_INSTRUCTIONS FOR THE TASK_
List each line of the data in which the string "lines" appears.

BEGIN AVAILABLE DATA

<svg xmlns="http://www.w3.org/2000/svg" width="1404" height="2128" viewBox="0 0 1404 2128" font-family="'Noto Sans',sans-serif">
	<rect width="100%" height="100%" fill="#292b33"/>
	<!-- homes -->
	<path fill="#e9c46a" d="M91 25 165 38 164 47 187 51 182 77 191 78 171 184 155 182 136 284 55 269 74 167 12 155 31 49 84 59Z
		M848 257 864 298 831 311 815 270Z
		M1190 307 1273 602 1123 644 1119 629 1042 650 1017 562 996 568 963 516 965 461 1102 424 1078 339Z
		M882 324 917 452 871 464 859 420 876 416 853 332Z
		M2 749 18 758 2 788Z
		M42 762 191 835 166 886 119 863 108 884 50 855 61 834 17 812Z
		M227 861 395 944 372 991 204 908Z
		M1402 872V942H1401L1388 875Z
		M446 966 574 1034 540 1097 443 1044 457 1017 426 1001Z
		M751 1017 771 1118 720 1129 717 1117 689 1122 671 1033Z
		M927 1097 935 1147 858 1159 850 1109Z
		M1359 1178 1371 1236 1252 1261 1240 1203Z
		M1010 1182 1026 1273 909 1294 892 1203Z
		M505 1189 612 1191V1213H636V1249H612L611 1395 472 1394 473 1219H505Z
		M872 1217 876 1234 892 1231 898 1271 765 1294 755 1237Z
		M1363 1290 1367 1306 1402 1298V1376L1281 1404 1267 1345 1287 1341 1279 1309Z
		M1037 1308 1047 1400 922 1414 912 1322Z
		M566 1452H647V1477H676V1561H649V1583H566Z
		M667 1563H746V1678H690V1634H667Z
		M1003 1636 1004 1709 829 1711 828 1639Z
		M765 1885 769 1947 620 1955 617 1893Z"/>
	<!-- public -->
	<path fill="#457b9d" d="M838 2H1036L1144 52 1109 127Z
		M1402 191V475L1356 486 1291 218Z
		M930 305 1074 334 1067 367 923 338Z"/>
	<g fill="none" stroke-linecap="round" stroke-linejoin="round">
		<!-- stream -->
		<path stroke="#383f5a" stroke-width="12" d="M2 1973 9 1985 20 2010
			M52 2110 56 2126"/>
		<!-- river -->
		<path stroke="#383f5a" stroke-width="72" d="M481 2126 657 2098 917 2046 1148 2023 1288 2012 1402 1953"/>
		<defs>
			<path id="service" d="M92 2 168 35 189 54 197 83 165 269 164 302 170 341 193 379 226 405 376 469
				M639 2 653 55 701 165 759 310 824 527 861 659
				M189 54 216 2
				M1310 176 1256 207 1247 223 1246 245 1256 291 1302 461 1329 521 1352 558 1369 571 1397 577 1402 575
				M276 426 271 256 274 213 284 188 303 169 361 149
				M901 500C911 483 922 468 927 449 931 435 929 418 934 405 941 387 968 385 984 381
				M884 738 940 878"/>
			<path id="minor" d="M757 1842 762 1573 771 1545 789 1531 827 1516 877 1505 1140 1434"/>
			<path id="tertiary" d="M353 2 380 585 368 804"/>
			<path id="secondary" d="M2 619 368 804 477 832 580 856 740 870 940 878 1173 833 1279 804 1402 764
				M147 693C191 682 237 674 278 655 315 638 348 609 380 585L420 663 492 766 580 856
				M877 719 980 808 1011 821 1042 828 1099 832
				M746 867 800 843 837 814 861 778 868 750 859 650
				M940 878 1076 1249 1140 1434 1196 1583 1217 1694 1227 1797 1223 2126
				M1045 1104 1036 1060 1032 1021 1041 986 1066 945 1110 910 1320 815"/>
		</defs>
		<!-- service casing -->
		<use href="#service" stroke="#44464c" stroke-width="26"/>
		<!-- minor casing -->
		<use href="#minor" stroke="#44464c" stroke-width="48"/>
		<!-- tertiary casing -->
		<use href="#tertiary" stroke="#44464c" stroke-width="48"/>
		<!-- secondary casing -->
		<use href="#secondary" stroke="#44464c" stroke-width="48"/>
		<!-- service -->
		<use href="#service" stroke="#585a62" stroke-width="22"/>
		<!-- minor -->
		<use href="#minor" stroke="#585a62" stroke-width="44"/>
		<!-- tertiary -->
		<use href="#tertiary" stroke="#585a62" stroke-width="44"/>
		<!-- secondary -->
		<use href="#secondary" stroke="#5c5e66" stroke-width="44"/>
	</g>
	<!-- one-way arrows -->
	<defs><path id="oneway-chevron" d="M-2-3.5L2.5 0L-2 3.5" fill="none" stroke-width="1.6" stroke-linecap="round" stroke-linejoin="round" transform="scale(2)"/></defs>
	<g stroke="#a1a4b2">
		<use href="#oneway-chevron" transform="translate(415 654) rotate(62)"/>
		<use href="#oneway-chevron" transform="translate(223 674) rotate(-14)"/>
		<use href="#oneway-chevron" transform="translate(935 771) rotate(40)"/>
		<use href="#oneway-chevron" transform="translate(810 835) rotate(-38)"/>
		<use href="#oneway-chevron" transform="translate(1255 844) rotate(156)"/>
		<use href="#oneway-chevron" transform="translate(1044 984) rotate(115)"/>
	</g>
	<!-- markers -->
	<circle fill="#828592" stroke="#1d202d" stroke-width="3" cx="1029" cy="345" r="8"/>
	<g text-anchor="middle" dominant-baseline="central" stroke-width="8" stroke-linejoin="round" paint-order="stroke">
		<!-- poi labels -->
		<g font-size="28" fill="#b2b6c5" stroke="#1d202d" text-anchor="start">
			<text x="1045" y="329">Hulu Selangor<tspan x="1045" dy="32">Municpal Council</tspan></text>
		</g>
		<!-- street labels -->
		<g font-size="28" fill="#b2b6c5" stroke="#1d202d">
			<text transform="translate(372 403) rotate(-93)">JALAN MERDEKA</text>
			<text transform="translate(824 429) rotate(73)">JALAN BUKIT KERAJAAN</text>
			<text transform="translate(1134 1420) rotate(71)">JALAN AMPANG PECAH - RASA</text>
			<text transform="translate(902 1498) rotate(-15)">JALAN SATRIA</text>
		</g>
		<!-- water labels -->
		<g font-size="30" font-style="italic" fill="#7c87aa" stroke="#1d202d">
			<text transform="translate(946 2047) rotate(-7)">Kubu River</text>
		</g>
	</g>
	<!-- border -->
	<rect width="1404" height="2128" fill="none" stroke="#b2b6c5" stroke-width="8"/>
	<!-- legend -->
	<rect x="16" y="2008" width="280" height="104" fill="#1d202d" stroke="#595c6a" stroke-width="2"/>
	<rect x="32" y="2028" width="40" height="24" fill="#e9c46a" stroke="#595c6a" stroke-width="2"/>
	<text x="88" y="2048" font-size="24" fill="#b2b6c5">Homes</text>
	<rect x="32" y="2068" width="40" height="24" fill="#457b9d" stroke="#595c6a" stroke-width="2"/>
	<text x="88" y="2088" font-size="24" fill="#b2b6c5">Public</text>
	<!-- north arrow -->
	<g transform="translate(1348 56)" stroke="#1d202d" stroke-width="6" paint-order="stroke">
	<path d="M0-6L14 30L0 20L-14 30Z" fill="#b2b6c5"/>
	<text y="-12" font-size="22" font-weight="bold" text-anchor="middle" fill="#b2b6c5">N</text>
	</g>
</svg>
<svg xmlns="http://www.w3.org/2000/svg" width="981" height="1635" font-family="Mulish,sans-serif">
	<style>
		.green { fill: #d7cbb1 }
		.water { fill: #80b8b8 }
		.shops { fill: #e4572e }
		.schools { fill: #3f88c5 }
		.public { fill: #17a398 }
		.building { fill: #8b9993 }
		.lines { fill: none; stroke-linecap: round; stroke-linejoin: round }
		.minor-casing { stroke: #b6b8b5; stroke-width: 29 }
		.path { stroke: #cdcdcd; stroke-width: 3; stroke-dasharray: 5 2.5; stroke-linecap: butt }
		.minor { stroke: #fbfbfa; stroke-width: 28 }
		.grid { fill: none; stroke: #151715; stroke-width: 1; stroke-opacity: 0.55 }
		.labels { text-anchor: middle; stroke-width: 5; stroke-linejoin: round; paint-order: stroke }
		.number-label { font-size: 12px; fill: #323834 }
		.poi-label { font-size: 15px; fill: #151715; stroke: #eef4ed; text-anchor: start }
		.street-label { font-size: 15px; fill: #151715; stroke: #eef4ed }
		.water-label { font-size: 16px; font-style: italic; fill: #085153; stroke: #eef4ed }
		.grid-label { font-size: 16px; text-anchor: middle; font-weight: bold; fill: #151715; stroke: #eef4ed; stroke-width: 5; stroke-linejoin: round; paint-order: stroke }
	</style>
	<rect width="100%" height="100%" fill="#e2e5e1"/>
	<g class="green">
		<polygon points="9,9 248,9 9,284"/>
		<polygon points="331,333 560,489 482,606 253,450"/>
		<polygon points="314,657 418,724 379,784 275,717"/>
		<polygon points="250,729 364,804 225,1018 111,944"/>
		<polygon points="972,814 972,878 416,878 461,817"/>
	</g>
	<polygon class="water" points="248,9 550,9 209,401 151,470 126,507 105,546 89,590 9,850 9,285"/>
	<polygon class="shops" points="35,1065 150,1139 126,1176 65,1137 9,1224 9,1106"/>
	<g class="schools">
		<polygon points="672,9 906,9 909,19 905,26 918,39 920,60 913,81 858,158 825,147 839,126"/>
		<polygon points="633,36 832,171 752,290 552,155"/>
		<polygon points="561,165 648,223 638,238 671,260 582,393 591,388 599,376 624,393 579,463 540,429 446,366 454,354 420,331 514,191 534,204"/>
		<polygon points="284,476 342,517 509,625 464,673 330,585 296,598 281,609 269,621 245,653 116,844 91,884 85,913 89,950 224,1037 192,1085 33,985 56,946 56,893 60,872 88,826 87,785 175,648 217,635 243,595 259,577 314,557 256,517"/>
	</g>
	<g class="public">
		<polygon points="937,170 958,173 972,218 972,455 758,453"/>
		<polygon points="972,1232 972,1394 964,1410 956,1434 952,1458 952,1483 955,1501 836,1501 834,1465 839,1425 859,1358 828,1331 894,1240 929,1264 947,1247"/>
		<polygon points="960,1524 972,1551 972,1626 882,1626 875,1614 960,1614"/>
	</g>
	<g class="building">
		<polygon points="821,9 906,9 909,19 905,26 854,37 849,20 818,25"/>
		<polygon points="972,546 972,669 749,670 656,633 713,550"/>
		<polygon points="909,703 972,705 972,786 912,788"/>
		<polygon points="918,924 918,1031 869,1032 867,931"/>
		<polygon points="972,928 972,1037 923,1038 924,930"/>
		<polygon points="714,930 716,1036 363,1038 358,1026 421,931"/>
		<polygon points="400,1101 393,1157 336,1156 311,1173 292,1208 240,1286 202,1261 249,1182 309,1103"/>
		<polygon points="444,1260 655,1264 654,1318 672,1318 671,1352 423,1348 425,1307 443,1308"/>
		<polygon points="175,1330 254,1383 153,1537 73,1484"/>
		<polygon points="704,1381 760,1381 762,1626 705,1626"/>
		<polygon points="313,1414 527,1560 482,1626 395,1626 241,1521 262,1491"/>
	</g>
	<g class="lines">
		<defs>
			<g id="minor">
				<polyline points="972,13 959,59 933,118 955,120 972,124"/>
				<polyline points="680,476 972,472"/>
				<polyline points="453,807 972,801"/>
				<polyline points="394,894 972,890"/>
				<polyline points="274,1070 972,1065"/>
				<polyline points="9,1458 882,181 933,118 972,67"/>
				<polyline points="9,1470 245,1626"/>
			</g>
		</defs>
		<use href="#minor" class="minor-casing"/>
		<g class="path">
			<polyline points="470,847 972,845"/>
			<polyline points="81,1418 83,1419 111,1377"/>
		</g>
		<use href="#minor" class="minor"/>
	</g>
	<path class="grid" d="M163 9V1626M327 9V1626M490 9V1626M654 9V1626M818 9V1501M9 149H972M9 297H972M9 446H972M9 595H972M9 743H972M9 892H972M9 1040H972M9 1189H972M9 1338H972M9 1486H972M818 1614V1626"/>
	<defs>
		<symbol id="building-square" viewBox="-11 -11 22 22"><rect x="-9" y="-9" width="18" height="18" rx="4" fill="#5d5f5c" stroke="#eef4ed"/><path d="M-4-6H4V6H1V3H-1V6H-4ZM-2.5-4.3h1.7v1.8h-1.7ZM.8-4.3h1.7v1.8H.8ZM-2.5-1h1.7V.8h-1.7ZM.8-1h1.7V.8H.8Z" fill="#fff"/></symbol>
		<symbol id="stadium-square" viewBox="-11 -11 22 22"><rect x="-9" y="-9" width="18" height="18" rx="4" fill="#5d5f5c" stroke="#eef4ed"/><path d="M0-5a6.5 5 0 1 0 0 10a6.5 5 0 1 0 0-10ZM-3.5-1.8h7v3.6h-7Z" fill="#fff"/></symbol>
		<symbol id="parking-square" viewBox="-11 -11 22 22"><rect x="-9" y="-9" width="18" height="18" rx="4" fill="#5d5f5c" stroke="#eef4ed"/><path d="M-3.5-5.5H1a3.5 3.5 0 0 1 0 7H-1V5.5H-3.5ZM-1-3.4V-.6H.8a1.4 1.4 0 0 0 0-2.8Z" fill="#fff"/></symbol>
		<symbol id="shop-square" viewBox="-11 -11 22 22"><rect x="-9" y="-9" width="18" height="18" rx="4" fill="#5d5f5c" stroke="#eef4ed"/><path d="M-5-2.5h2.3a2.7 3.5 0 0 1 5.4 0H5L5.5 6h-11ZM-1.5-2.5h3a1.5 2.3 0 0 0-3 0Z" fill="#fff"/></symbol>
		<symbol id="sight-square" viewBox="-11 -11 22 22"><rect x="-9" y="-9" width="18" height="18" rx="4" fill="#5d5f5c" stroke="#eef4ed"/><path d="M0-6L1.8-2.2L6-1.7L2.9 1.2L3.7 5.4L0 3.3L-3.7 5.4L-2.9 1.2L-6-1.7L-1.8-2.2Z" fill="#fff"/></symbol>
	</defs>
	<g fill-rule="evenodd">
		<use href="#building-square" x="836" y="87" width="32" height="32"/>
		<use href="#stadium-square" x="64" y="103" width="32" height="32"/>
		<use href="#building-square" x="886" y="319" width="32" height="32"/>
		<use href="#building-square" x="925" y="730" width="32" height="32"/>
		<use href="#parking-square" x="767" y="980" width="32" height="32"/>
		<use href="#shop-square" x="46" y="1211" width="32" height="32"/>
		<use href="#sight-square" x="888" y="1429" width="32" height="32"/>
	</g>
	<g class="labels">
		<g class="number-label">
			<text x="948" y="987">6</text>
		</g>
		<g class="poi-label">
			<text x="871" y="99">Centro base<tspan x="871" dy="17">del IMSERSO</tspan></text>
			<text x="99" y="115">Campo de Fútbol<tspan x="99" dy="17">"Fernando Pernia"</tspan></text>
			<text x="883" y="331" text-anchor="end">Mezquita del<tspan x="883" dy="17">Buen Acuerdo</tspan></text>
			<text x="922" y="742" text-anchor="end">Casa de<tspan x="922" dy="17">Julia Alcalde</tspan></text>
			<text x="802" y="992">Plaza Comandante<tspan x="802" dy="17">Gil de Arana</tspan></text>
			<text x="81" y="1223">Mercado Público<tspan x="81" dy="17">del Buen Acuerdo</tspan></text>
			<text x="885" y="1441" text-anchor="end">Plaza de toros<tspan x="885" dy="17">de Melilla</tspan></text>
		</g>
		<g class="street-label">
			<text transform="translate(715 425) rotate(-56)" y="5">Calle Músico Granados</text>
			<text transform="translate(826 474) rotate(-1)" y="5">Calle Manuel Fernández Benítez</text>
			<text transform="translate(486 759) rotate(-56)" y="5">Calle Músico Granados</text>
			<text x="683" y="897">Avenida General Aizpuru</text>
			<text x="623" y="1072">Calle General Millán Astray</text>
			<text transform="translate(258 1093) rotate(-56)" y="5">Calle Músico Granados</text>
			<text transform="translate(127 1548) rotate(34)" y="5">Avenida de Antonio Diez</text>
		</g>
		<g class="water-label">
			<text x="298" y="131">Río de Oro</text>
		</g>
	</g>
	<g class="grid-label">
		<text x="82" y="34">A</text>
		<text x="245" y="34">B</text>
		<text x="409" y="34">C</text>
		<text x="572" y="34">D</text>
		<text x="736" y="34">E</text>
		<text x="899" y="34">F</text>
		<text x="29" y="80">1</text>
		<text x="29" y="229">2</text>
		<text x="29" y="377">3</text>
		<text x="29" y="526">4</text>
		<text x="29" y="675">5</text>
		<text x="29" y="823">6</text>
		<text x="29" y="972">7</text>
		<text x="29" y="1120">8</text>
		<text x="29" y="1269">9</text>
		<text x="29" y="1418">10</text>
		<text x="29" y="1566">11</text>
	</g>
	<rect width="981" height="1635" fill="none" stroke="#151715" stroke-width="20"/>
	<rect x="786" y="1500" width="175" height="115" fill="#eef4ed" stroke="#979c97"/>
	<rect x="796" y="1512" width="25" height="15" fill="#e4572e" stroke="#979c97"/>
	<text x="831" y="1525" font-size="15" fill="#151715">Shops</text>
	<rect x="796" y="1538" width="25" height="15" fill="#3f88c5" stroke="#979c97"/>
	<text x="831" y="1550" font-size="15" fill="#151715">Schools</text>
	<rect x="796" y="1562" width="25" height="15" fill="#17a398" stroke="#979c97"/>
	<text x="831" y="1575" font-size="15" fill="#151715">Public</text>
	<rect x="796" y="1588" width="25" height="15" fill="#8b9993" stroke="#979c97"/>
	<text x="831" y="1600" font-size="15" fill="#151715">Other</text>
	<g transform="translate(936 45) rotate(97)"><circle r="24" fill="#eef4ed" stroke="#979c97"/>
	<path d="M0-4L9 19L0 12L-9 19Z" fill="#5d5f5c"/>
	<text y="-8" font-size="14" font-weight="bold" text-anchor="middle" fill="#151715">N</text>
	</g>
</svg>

END AVAILABLE DATA

_COMPLETED EXERCISE_
		.lines { fill: none; stroke-linecap: round; stroke-linejoin: round }
	<g class="lines">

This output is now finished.